:: RECORDS TO PROCESS ::
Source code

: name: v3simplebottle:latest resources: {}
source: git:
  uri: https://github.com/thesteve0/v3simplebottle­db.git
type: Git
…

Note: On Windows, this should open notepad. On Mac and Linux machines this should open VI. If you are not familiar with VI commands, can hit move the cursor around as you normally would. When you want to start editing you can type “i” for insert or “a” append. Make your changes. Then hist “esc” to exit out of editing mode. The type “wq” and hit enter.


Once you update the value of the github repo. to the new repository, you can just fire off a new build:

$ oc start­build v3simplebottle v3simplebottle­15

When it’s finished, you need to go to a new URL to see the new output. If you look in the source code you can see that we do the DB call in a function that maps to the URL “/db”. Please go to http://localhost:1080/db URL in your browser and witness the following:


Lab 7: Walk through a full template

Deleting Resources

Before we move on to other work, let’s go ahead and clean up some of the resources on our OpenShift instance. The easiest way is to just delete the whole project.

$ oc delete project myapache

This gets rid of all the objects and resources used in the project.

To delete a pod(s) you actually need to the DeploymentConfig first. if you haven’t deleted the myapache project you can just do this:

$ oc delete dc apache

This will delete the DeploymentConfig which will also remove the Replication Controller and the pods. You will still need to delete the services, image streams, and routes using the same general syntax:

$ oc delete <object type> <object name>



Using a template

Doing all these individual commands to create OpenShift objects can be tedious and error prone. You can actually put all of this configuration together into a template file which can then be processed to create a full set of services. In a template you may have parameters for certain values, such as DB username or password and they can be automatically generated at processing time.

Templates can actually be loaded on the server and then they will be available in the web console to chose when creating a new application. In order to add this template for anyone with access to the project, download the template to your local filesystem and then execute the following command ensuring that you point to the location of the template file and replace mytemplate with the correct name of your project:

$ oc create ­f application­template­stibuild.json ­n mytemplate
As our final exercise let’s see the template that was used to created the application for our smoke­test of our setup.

:: WHAT YOU NEED TO DO ::
Count the lines of the records that contain the string "used", treating case as significant, and give only the number.

:: SOLUTION BELOW ::
2